Fifth, I created scoped access keys per app. Each key has read-write access to exactly one bucket. No key can touch another app's data. This is done through the web console under the Identity menu. Create a new user, assign a policy that restricts access to one bucket, then generate the access key and secret key.

Sixth, I set the environment variables in each app's Coolify configuration. The endpoint is http://<minio-host>:9000. The bucket name matches the one I created. The access key and secret key are the scoped credentials.

That is the entire setup. It took about 30 minutes, most of which was waiting for the Docker image to pull.

The trade-offs

Self-hosting MinIO is not free in the total-cost-of-ownership sense. You pay in time and attention instead of dollars. Here are the trade-offs I live with.

No multi-region replication. The community edition of MinIO does not support bucket replication across instances. I run a single instance on one machine. If that machine dies, storage is down until I restore from backup. I handle this with daily backups to a NAS, which I will describe below.

No glacier tier or object lifecycle transitions. MinIO supports lifecycle rules for deletion and tiering, but on a single homelab there is no cold storage hardware. I cannot move old objects to a cheaper tier automatically. I just delete old exports manually when they accumulate.

IAM is simpler than AWS. There are no STS roles, no assume-role policies, no cross-account access. It is users and access keys with inline policies. That is fine for a solo operation. I do not need a complex permission model for one person.

Uptime is on me. My homelab has been more reliable than AWS in terms of billing surprises, but less reliable in terms of raw uptime. Power outages, kernel updates, and the occasional Docker daemon restart happen. I accept that.

The backup story

Every Sunday at 2am, a systemd timer runs a script that mirrors the MinIO data directory to my QNAP NAS over the local network. The command is simple:

mc mirror --watch /opt/drafted-minio/data/ /mnt/nas/minio-backup/

The --watch flag is not strictly needed for a cron job, but I keep it in case I ever run the script manually. The NAS has its own RAID configuration and an offsite snapshot to a remote location. So I have three copies of every bucket: the live MinIO data, the NAS backup, and the offsite snapshot.
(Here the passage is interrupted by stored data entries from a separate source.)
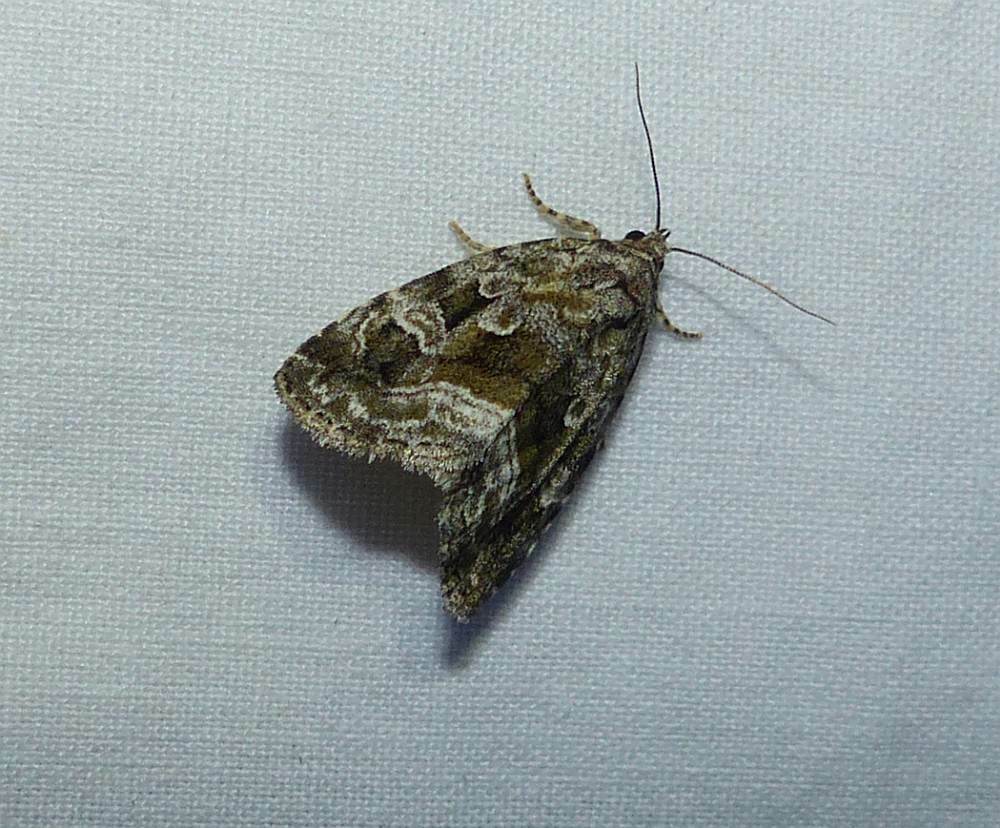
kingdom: Animalia
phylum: Arthropoda
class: Insecta
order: Lepidoptera
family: Noctuidae
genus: Protodeltote
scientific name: Protodeltote muscosula
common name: Large mossy glyph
This is not S3's 11 nines of durability. It is good enough for lesson archives and PDF exports that can be regenerated from the database if necessary. The database itself gets its own backup pipeline.

When you should not self-host MinIO

There are cases where MinIO is the wrong answer.

If you serve public images at scale, use Cloudflare R2 or AWS S3 with a CDN in front. MinIO on a homelab cannot handle the bandwidth of thousands of concurrent image requests. Your server will saturate its uplink and users will see timeouts.

If you need compliance certifications like HIPAA or SOC 2 Type II, buy AWS. MinIO has enterprise features for that, but the community edition does not. And even the enterprise edition requires you to manage the infrastructure yourself. For a solo founder, the audit cost alone is not worth it.

If your team does not already operate Linux storage, do not start with MinIO. You will need to understand filesystem permissions, Docker volumes, network configuration, and backup strategies. That is a skillset, not a checkbox.

The boring correct answer

For a solo founder running a few SaaS sites where storage is bounded in the gigabyte-to-terabyte range and egress matters, MinIO is the boring correct answer. It costs nothing, it speaks the same API as AWS, and it runs on hardware you already have.

I set it up once and forgot about it. The backups work. The apps work. The AWS bill went to zero.

That is the kind of win that keeps me building.